PASSAGE GIVEN:
# 1* raters MUST give a reason



## espizarro83 (Sep 15, 2016)

The 1* that I received yesterday has me really discouraged. Not only because of it hurt my great rating so far but also because I cannot grasp any idea as per why. Surely I could make some mistakes but I always stop at stop signs or red lights and am friendly and polite, my English has accent but I can speak it, I mean I can’t recall anything that would deserve a “horrible” category rating. It could be anything from accidental 1 starring to just taking on me for something that happened to the person during the day...

My biggest fear is on how many people act this way. Another 1* will drop my rating to less than 4.6. The tendency so far is to receive 5*’s in the majority of rides, and I have 21 rated trips only, 18 of them 5*’s and 2 of them 4*’s.

Uber should really demand the rider a good reason for giving 1 star. Like, either choose what happened or remove the 1* and leave the trip unrated. I have no feedback in my profile as per why the apparently terrible experience for the rider. How many rides should be rated before Uber puts people on probation prior to deactivating?

WHAT IS NEEDED:
Transcribe the forum thread on one-star ratings in full, word for word, from its title through its final sentence. These rows have no connection to the forum thread.

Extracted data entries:
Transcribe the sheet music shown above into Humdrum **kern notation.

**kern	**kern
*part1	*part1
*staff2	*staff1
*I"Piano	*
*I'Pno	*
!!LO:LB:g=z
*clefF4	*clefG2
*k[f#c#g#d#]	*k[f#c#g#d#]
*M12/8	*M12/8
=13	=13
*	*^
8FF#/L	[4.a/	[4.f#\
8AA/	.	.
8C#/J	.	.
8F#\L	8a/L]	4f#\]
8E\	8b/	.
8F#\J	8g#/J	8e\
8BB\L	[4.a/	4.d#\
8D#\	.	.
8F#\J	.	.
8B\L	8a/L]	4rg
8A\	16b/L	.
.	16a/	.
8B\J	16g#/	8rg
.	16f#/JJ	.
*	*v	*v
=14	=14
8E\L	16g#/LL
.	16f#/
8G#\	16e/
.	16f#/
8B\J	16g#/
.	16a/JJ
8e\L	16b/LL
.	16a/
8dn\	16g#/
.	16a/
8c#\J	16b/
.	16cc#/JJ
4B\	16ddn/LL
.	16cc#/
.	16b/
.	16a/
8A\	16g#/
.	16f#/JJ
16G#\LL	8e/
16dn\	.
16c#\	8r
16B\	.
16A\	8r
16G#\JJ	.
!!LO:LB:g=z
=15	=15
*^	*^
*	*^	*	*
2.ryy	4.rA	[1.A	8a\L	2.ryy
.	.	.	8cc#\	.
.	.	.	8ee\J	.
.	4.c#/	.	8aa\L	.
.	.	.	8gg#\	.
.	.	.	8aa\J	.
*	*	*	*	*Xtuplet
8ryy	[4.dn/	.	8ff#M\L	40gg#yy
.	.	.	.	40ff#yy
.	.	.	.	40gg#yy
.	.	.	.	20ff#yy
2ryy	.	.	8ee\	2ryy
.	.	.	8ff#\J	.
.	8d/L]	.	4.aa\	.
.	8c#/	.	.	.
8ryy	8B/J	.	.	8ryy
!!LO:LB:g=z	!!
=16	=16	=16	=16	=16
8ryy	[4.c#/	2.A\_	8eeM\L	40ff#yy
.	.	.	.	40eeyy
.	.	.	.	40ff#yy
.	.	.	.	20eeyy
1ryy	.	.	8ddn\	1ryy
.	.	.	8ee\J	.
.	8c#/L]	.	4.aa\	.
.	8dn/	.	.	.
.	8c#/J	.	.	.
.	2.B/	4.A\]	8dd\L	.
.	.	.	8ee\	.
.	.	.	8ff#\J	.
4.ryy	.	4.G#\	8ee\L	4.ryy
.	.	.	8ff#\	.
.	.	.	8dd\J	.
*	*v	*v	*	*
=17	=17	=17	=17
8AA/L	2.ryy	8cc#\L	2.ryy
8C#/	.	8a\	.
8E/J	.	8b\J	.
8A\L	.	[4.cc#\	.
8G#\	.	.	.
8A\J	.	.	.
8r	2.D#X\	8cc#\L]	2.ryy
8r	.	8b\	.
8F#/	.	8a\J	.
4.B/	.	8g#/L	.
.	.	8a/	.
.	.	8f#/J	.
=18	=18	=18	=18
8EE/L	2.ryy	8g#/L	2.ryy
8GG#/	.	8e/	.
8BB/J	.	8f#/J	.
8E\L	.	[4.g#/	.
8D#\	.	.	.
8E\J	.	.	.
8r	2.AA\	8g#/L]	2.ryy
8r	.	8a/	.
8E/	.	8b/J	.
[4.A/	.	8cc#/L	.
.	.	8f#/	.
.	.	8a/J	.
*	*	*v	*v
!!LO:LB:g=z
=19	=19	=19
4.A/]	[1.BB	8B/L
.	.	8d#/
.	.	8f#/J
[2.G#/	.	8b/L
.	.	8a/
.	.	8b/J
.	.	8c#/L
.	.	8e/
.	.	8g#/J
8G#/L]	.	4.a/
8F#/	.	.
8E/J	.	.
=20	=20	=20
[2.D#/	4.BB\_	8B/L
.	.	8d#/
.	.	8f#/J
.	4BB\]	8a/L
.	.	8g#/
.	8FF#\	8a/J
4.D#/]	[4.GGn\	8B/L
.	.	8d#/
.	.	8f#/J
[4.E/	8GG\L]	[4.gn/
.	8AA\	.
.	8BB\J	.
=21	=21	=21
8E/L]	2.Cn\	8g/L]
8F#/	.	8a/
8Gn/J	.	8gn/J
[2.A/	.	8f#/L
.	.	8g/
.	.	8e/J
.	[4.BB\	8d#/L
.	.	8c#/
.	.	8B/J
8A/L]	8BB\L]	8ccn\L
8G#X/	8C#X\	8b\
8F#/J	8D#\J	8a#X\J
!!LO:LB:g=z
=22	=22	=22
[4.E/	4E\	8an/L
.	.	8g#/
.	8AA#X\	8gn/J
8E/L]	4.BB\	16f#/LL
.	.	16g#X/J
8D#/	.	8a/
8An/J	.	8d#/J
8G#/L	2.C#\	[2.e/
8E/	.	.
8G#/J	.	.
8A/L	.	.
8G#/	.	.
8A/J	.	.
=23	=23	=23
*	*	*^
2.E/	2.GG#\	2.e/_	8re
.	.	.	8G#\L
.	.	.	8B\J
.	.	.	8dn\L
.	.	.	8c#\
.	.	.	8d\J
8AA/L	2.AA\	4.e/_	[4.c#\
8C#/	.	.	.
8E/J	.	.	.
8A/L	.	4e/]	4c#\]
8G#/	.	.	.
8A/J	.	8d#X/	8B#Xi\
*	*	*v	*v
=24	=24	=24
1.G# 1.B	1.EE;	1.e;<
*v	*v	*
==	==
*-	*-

EXPECTED OUTPUT:
# 1* raters MUST give a reason



## espizarro83 (Sep 15, 2016)

The 1* that I received yesterday has me really discouraged. Not only because of it hurt my great rating so far but also because I cannot grasp any idea as per why. Surely I could make some mistakes but I always stop at stop signs or red lights and am friendly and polite, my English has accent but I can speak it, I mean I can’t recall anything that would deserve a “horrible” category rating. It could be anything from accidental 1 starring to just taking on me for something that happened to the person during the day...

My biggest fear is on how many people act this way. Another 1* will drop my rating to less than 4.6. The tendency so far is to receive 5*’s in the majority of rides, and I have 21 rated trips only, 18 of them 5*’s and 2 of them 4*’s.

Uber should really demand the rider a good reason for giving 1 star. Like, either choose what happened or remove the 1* and leave the trip unrated. I have no feedback in my profile as per why the apparently terrible experience for the rider. How many rides should be rated before Uber puts people on probation prior to deactivating?